When it comes to Egypt, there are few Israelis who have the firsthand experience and knowledge of the minds and behavior of our neighbor to the south as does Yonatan Etkes,   That's because after the Sinai Campaign of 1956, Etkes spent months as a prisoner – an unintended and unwelcome guest– of the Egyptian government, when the plane he was flying was shot down over Sinai. He was the only Israeli taken prisoner in that mini war.

And while Israel and Egypt may have a formal peace treaty – the terms of which many Israelis fear may be changed or even eliminated altogether in the post Mubarak era – Etkes says there is no new reason to worry. “Regardless of what we have on paper, there has never been real peace between Israel and Egypt, and there never will be.”

Extending that logic to the Palestinian Authority, Etkes says that “the issue is not more or less land or this and that border demarcation.

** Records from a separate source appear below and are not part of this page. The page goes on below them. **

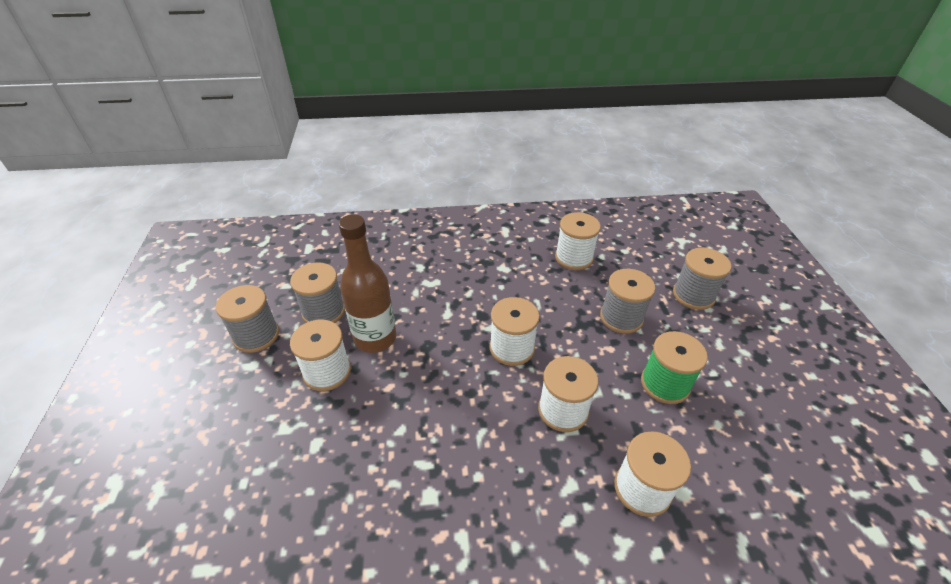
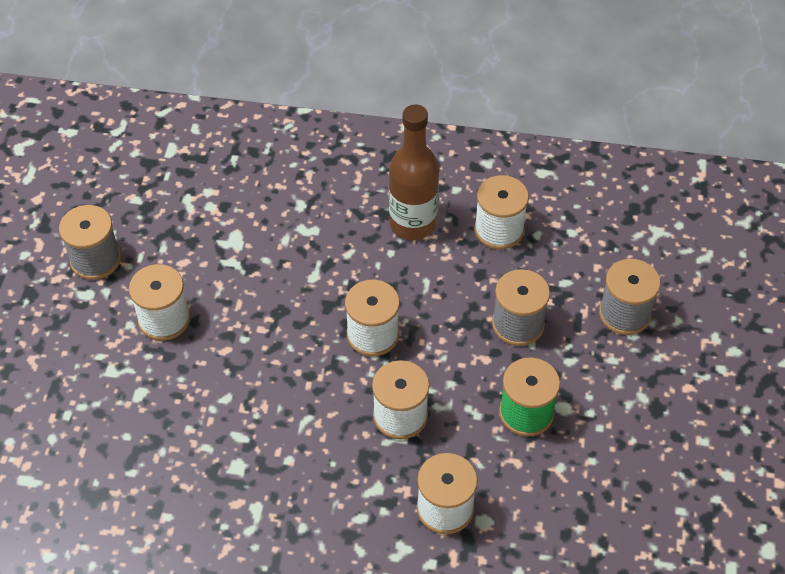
camera: 15 degrees right, 10 degrees up
grey spool [290,262,345,323] -> none
brown bottle [339,214,396,353] -> brown bottle moved to [389,104,439,240]

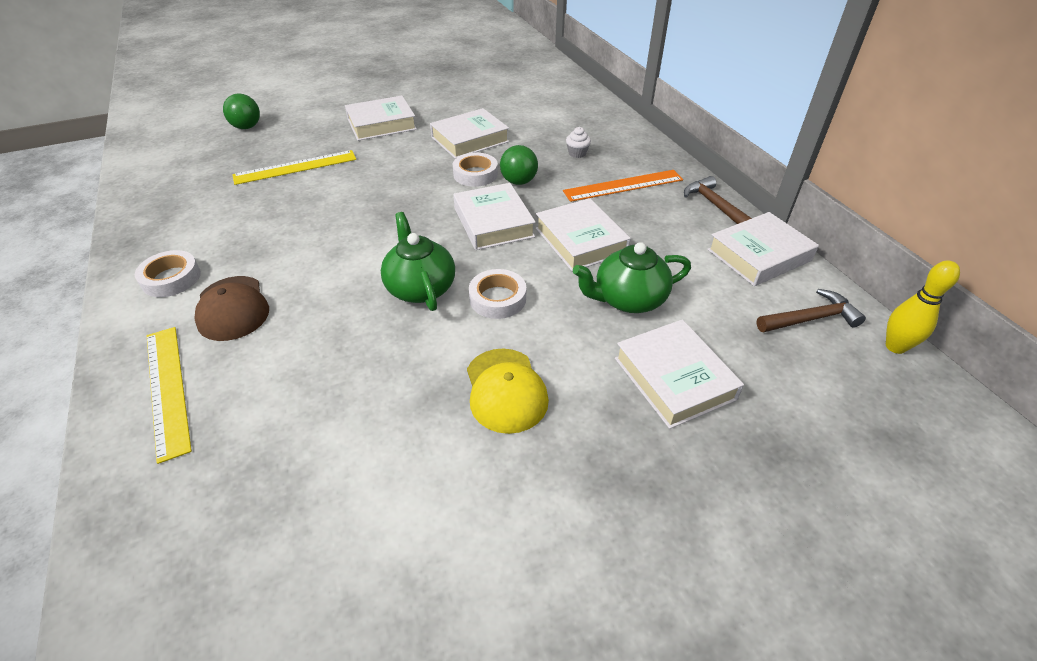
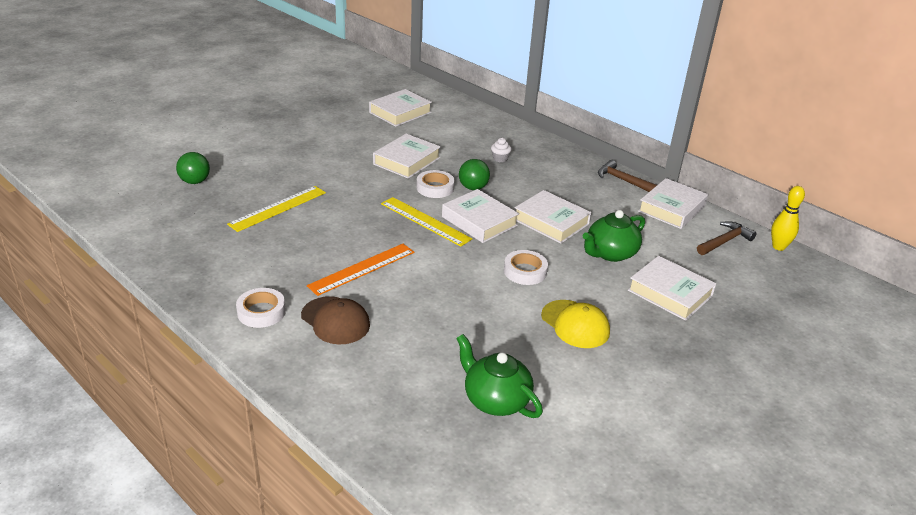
camera: 25 degrees left, 10 degrees down
yellow ruler [147,327,192,464] -> yellow ruler moved to [381,197,472,247]
white book [345,96,417,141] -> white book moved to [369,89,432,127]
green teapot [381,212,455,311] -> green teapot moved to [456,334,543,418]
orange ruler [563,170,683,202] -> orange ruler moved to [307,244,414,296]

There will never be peace with them because they simply do not want us here.”

Etkes' familiarity with the Arab mind began in the closing days of the 1956 Sinai War, in which Israel captured Sinai for the first time after Egypt's act of war in nationalizing and closing down the Suez Canal. Israel sent out several fighter planes in order to encourage Egyptian troops to abandon the Sinai. Etkes, flying in a second squadron that took off from Tel Nof, heard on his radio that an Israeli plane from the first contingent of IDF planes had been shot down.

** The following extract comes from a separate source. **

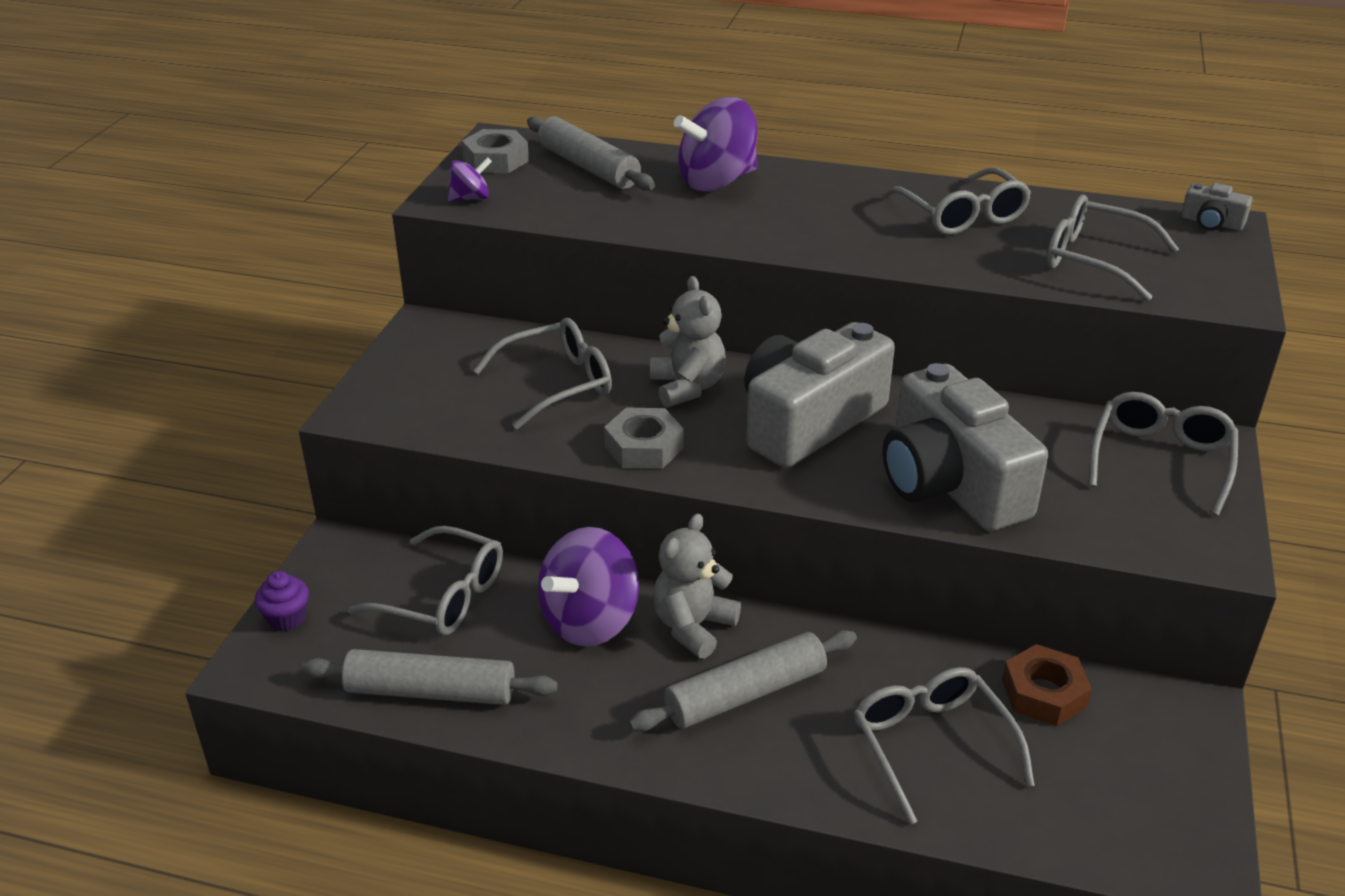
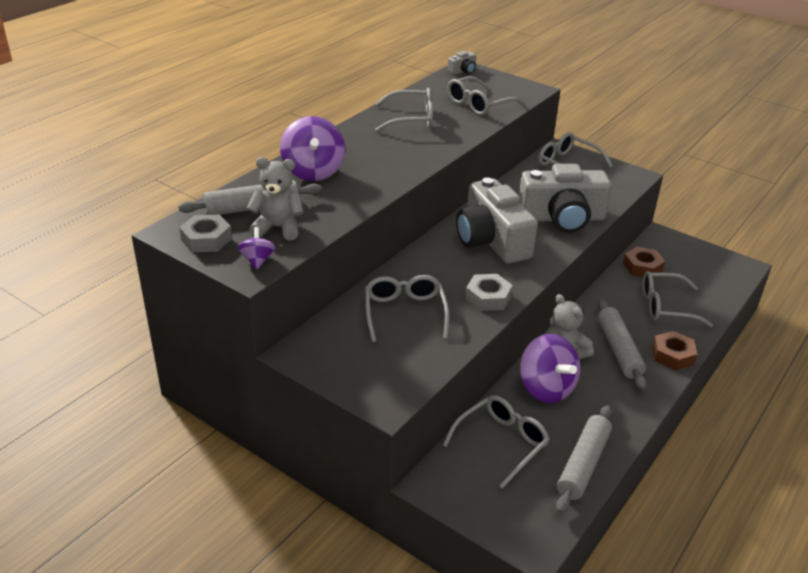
camera: 70 degrees left, 0 degrees up
purple cupcake [255,571,309,631] -> none
grey teddy bear [650,276,726,408] -> grey teddy bear moved to [247,157,303,240]
none -> brown nut [652,331,697,370]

He proceeded to attempt to bomb the area where the takedown had occurred, Ras Natsrani, but was shot down himself and captured. For 40 days, his fate was unknown, but eventually it emerged that he had been captured. Etkes became a prisoner of war, and was returned to Israel in the POW exchange between the two countries in January 1957.

As an involuntary guest of the Egyptians, Etkes developed a good sense of what they are all about – and he does not believe they were ever serious about peace, with their only objective getting back the Sinai. The regime change – the removal of Hosni Mubarak, the man who enforced the treaty as minimally as possible for over 30 years, mostly in order to keep American aid flowing – is a good opportunity for Egypt to formally break the treaty, which is what it really wants to do.

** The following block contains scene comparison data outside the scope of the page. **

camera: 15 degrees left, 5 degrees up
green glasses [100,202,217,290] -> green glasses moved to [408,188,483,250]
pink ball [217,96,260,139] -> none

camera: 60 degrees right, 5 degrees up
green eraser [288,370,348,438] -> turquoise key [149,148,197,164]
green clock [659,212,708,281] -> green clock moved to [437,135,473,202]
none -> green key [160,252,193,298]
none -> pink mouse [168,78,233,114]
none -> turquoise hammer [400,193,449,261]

The same goes for the Palestinian Authority, says Etkes. “The two state solution is a fiction, and they will never agree to any deals, because they do not want us here at all. Those who say that the 'occupation' is to blame do not remember that Arabs attacked us already in 1920.”

And yet, Israelis still pursue the false dream of peace with their sworn enemies – peace treaty or otherwise., says Etkes. “It's not the Americans or Europeans I am afraid of, it's the Jews, with their foolish ideas, that I am afraid of.”